Parinda's gangster workings are rich in decorum.
The grime, the gloss, the monochromes of this deftly composed interaction provides a window into their world.
In an era when bright meant brilliant, gifted Director of Photography Binod Pradhan introduced us to the wonders of darkness.
Countless scenes feature the Gateway of India as its backdrop, but few as perceptively as Parinda.
Be it this high angle shot of a wounded Kishen while Karan cries for help.
Or this surreal silhouette of Kishen cruising away from Mumbai's most iconic imagery in the raptures of New Year's Eve revelry.
Tom Alter is Parinda's secret trump card.
Chopra uses him judiciously while Pradhan films him mysteriously. Win, win.
Pradhan, who also worked on VVC's directorial debut Khamosh four years earlier, knows the way into the film-maker's mind.
Their collaboration is seamless in translating what's on paper on celluloid.
Karan returns to the same spot in the dead of night and takes a silent vow to avenge his friend's murder.
Only this time a foreboding gun has replaced the flight of birds.
The way Pradhan uses the Kabutarkhana barricade to give him a caged effect where the only way out leads to violence.

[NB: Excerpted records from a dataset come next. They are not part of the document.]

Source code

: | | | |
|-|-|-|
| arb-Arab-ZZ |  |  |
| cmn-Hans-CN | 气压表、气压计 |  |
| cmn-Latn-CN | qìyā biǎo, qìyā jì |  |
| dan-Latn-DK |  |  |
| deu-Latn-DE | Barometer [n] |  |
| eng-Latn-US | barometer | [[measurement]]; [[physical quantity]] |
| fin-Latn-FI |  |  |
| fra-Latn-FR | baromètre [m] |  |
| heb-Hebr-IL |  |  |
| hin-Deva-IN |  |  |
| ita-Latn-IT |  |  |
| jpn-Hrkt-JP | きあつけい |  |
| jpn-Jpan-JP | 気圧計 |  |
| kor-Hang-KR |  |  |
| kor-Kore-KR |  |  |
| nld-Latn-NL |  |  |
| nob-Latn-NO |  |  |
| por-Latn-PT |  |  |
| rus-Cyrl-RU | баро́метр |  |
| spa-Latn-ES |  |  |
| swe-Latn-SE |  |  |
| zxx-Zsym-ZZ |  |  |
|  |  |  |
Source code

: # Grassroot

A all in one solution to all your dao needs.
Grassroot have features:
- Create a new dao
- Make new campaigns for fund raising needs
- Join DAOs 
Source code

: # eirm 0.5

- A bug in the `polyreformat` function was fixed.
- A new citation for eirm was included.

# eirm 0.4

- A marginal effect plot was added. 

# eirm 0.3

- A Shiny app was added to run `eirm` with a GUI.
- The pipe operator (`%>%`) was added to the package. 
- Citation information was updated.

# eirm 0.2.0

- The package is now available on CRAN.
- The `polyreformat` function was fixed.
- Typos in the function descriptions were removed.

Apparently, Chopra wanted to call the film Kabutarkhana until writer Javed Akhtar suggested that Parinda is better suited to the script.
Suresh Oberoi's flute-playing Pathani hitman gathered notice for his ruggedness and menace.

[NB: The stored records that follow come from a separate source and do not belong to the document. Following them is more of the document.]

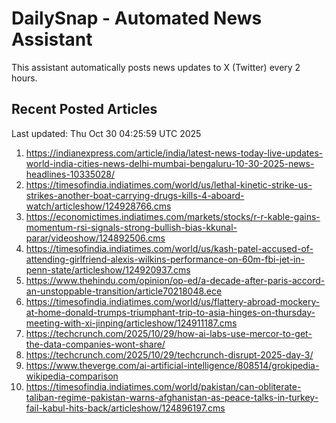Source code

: # DailySnap - Automated News Assistant

This assistant automatically posts news updates to X (Twitter) every 2 hours.

## Recent Posted Articles

Last updated: Thu Oct 30 04:25:59 UTC 2025

1. https://indianexpress.com/article/india/latest-news-today-live-updates-world-india-cities-news-delhi-mumbai-bengaluru-10-30-2025-news-headlines-10335028/
2. https://timesofindia.indiatimes.com/world/us/lethal-kinetic-strike-us-strikes-another-boat-carrying-drugs-kills-4-aboard-watch/articleshow/124928766.cms
3. https://economictimes.indiatimes.com/markets/stocks/r-r-kable-gains-momentum-rsi-signals-strong-bullish-bias-kkunal-parar/videoshow/124892506.cms
4. https://timesofindia.indiatimes.com/world/us/kash-patel-accused-of-attending-girlfriend-alexis-wilkins-performance-on-60m-fbi-jet-in-penn-state/articleshow/124920937.cms
5. https://www.thehindu.com/opinion/op-ed/a-decade-after-paris-accord-an-unstoppable-transition/article70218048.ece
6. https://timesofindia.indiatimes.com/world/us/flattery-abroad-mockery-at-home-donald-trumps-triumphant-trip-to-asia-hinges-on-thursday-meeting-with-xi-jinping/articleshow/124911187.cms
7. https://techcrunch.com/2025/10/29/how-ai-labs-use-mercor-to-get-the-data-companies-wont-share/
8. https://techcrunch.com/2025/10/29/techcrunch-disrupt-2025-day-3/
9. https://www.theverge.com/ai-artificial-intelligence/808514/grokipedia-wikipedia-comparison
10. https://timesofindia.indiatimes.com/world/pakistan/can-obliterate-taliban-regime-pakistan-warns-afghanistan-as-peace-talks-in-turkey-fail-kabul-hits-back/articleshow/124896197.cms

The only time his ruffled feathers appear soothed is when he's playing the wind instrument.
Almost like a mental mating ritual before he goes for the kill.
Pradhan catches him enjoying some rare 'me time' in its trademark sepia rich tones.
Example no #231 why Parinda is considered slick after three decades.
Pradhan's 'leave a lot to the viewer's imagination' approach for Karan and Paro's wedding night scene ensured lovemaking would never be the same again in Hindi cinema.
Intimacy was never so tangible. And blue was never this sexy.
Of course it ends very, very, badly.
Anna's end demands a spectacular finish and Parinda's climax offers it in heaps.
By then we are familiar with his home, the strategic jhoola and the copious bottles of alcohol in his well-stocked bar.
Though unarmed Kishen's all-important lighter, gifted by Karan, and Anna's pyrophobia is all the arsenal he needs.
Not too long ago, Kishen had discovered Anna's kryptonite in this very room.
Now is the time to use it and finish him off the same way he once killed his family.
Another fabulous top shot by Pradhan allows us to experience the scene's strength.
As an aside, Patekar hurt himself while filming the aforementioned sequence.
The fire that sets Anna ablaze cuts to the funeral pyre of Kishen's loved ones as he watches his world reduced to ashes against Mumbai's towering skyline.
Karan and Paro's souls are finally set free, but the burden of violence has clipped Kishen's wings for life.